Task directions =>
Using the data below, show every line where the word "labels" occurs.

Collected data:
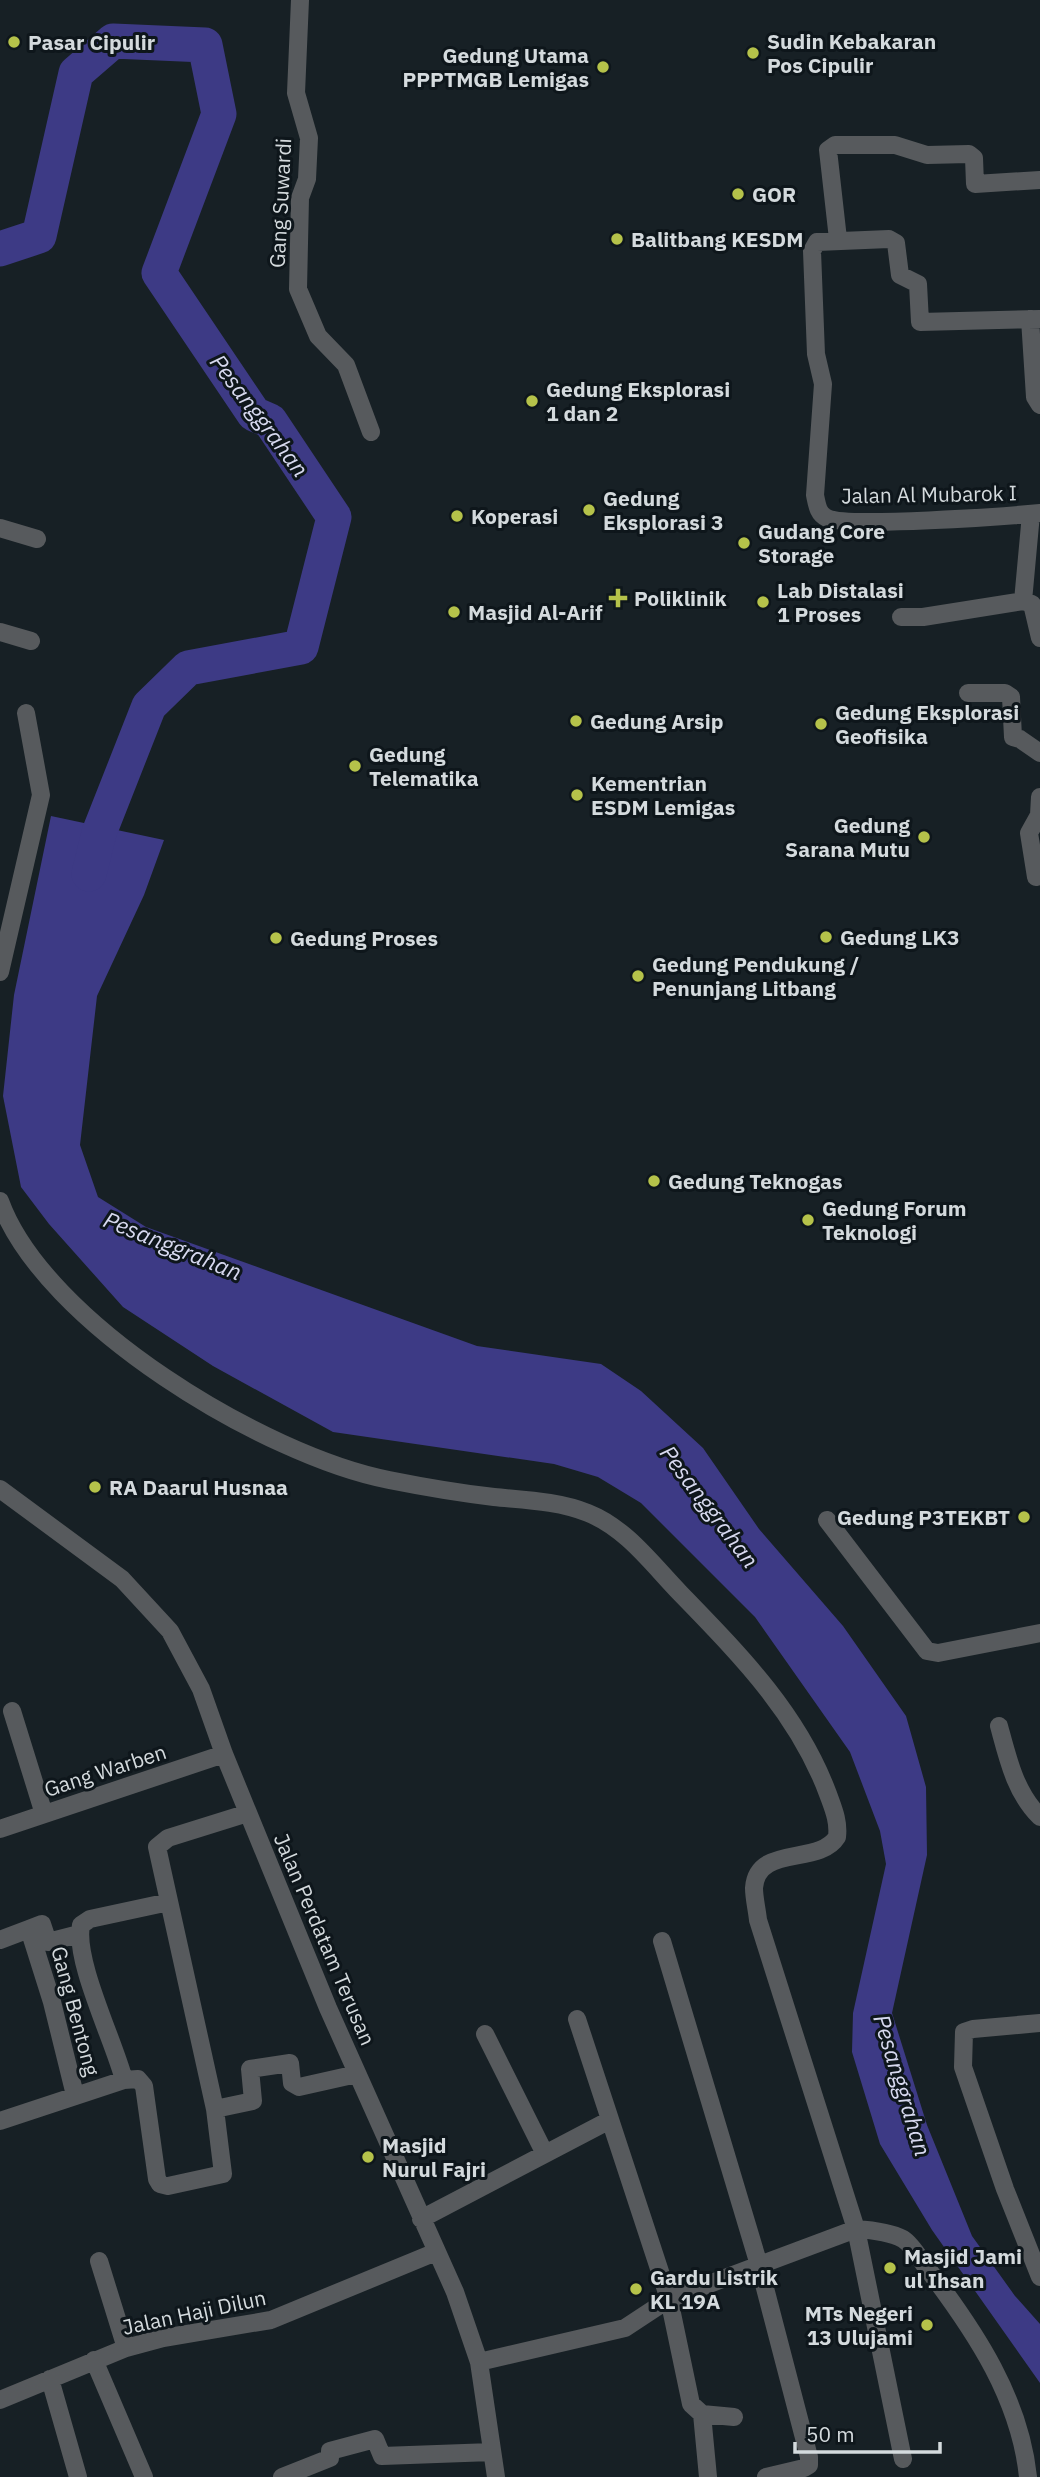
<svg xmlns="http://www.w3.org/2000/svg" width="1040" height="2477" viewBox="0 0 1040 2477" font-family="'IBM Plex Sans',sans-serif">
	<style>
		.water { fill: #3d3a85 }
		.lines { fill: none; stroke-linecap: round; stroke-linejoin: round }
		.river { stroke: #3d3a85; stroke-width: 35 }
		.street { stroke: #575a5d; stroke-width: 18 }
		.poi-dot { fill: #b5c24a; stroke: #0e161b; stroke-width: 2.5 }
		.labels { text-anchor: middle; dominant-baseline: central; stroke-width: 6; stroke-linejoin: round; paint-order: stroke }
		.poi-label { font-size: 21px; font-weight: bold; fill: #d4dadd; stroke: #0e161b; text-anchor: start }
		.street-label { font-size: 21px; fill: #d4dadd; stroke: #0e161b }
		.water-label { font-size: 23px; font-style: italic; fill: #d7d9ef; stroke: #0e161b }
	</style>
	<rect width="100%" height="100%" fill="#172025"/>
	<path class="water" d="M 51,816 L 164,840 L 144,895 L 97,996 L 80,1145 L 98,1197 L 146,1227 L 477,1346 L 601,1364 L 641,1391 L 703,1448 L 759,1529 L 843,1626 L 906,1716 L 926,1787 L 927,1855 L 892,2013 L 927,2125 L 972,2236 L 1015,2296 L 1040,2324 L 1040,2383 L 932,2230 L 880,2144 L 852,2052 L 853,2013 L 886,1864 L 880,1831 L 850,1752 L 755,1617 L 641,1503 L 598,1477 L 554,1464 L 333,1432 L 213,1366 L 123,1307 L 49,1224 L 21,1187 L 3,1096 L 14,995 Z"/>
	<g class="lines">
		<path class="river" d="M 0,249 L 39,236 L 76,73 L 113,41 L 205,45 L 219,114 L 159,273 L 254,414 L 270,421 L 334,517 L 301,647 L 188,668 L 149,706 L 99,833 L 89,874"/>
		<path class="street" d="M 300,0 L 296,93 L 309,138 L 307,179 L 300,198 L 298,289 L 318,336 L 346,365 L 371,432
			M 838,239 L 828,150 L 835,145 L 895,145 L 927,155 L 969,154 L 974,158 L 975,184 L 1040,180
			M 1030,319 L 1035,397 L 1040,405
			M 1040,319 L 920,322 L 918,284 L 900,275 L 896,243 L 889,239 L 817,242 L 812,251 L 816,354 L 823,384 L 815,495 C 817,505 818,514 827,518 C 847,528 1008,516 1040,513
			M 0,528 L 37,539
			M 1023,601 L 1032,604 L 1040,638
			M 901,617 L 923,617 L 1023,601 L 1031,514
			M 0,632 L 31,641
			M 968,693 L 1005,693 L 1011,697 L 1013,737 L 1020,739 L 1040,753
			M 1040,797 L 1039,815 L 1029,833 L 1036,877 L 1040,876
			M 0,972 L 41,795 L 26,713
			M 0,1201 C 44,1323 265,1456 389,1480 C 424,1487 459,1493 494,1497 C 524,1500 559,1501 588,1513 C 626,1528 652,1564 680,1593 C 739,1654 798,1713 828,1794 C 833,1808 839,1821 837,1837 C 819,1866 757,1844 754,1888 C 754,1898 757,1910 758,1920 L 856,2229 L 903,2459
			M 0,1489 L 122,1579 L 170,1631 L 201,1689 L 224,1754 L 328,2008 L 455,2292 L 479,2362 L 496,2477
			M 827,1520 L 927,1651 L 938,1653 L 1040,1633
			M 12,1711 L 44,1814
			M 999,1726 C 1008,1759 1015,1792 1040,1817
			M 0,1829 L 224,1754
			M 29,1929 L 42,1924 L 48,1942 L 79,1934
			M 0,1940 L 29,1929 L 52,2002 L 75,2095
			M 662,1941 L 759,2265 L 809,2457 L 809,2465 L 804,2468 L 766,2477
			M 577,2019 L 669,2299 L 691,2404 L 702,2414 L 734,2417
			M 1040,2023 L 973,2029 L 964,2032 L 963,2067 L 1005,2189 L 1040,2277
			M 485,2034 L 544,2152
			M 124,2080 C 114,2041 74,1961 81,1925 L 90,1919 L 169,1902
			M 215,2109 L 157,1847 L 168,1838 L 248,1813
			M 0,2121 L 124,2080 L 138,2079 L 144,2086 L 157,2179 L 160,2184 L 168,2186 L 223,2174 L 215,2109 L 253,2101 L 250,2069 L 290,2063 L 292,2083 L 299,2087 L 357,2074
			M 421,2219 L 608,2121
			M 99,2261 L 126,2348
			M 94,2360 L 144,2477
			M 479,2362 L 625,2328 L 669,2299 L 856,2229 C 871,2230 890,2232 903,2239 C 913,2245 922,2263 930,2272 C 976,2333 1020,2399 1028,2477
			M 50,2379 L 78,2477
			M 0,2400 L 126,2348 L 163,2338 L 271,2320 L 436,2252
			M 702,2414 L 708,2477
			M 282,2477 L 330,2458 L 330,2451 L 375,2439 L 382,2456 L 492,2452"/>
	</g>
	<g class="poi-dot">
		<circle cx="14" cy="42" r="7"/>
		<circle cx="753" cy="53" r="7"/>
		<circle cx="603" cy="67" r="7"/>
		<circle cx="738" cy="194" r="7"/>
		<circle cx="617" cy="239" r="7"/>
		<circle cx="532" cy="401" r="7"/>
		<circle cx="589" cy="510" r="7"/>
		<circle cx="457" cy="516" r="7"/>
		<circle cx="744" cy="543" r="7"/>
		<path d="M614.5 587.5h7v7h7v7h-7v7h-7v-7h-7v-7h7z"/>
		<circle cx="763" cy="602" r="7"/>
		<circle cx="454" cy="612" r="7"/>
		<circle cx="576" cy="721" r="7"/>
		<circle cx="821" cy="724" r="7"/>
		<circle cx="355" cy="766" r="7"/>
		<circle cx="577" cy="795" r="7"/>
		<circle cx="924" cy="837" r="7"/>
		<circle cx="826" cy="937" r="7"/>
		<circle cx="276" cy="938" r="7"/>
		<circle cx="638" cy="976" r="7"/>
		<circle cx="654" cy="1181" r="7"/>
		<circle cx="808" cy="1220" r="7"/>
		<circle cx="95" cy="1487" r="7"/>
		<circle cx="1024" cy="1517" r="7"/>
		<circle cx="368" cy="2157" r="7"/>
		<circle cx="890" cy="2268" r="7"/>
		<circle cx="636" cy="2289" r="7"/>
		<circle cx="927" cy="2325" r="7"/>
	</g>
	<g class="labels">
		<g class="poi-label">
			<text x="767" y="41">Sudin Kebakaran<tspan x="767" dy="24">Pos Cipulir</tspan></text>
			<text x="28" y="42">Pasar Cipulir</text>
			<text x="589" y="55" text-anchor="end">Gedung Utama<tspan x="589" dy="24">PPPTMGB Lemigas</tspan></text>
			<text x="752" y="194">GOR</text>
			<text x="631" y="239">Balitbang KESDM</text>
			<text x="546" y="389">Gedung Eksplorasi<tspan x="546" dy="24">1 dan 2</tspan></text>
			<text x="603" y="498">Gedung<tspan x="603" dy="24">Eksplorasi 3</tspan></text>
			<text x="471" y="516">Koperasi</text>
			<text x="758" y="531">Gudang Core<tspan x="758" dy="24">Storage</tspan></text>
			<text x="777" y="590">Lab Distalasi<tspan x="777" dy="24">1 Proses</tspan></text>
			<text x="634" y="598">Poliklinik</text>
			<text x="468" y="612">Masjid Al-Arif</text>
			<text x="835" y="712">Gedung Eksplorasi<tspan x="835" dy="24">Geofisika</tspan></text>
			<text x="590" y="721">Gedung Arsip</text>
			<text x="369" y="754">Gedung<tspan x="369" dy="24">Telematika</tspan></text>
			<text x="591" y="783">Kementrian<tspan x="591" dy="24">ESDM Lemigas</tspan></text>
			<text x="910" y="825" text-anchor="end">Gedung<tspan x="910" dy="24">Sarana Mutu</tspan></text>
			<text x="840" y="937">Gedung LK3</text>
			<text x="290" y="938">Gedung Proses</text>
			<text x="652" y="964">Gedung Pendukung /<tspan x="652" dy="24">Penunjang Litbang</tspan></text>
			<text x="668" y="1181">Gedung Teknogas</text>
			<text x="822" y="1208">Gedung Forum<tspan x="822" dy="24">Teknologi</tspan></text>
			<text x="109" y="1487">RA Daarul Husnaa</text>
			<text x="1010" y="1517" text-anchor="end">Gedung P3TEKBT</text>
			<text x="382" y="2145">Masjid<tspan x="382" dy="24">Nurul Fajri</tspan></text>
			<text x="904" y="2256">Masjid Jami<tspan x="904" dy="24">ul Ihsan</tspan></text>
			<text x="650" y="2277">Gardu Listrik<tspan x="650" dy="24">KL 19A</tspan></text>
			<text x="913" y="2313" text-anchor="end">MTs Negeri<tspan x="913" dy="24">13 Ulujami</tspan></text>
		</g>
		<g class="street-label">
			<text transform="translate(280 203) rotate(-87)">Gang Suwardi</text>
			<text transform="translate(929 494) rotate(-1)">Jalan Al Mubarok I</text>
			<text transform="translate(105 1770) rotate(-18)">Gang Warben</text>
			<text transform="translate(325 1939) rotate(67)">Jalan Perdatam Terusan</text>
			<text transform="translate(76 2011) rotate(75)">Gang Bentong</text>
			<text transform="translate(194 2312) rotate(-12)">Jalan Haji Dilun</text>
		</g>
		<g class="water-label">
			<text transform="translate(260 415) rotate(53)">Pesanggrahan</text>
			<text transform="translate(173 1245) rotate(22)">Pesanggrahan</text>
			<text transform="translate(710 1506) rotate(53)">Pesanggrahan</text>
			<text transform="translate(903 2085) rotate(73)">Pesanggrahan</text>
		</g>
	</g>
	<path d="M795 2442v10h145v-10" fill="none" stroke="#d4dadd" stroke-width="3.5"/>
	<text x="806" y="2442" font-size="21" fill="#d4dadd" stroke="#0e161b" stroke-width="5" paint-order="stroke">50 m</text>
</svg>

Response for this exercise =>
		.labels { text-anchor: middle; dominant-baseline: central; stroke-width: 6; stroke-linejoin: round; paint-order: stroke }
	<g class="labels">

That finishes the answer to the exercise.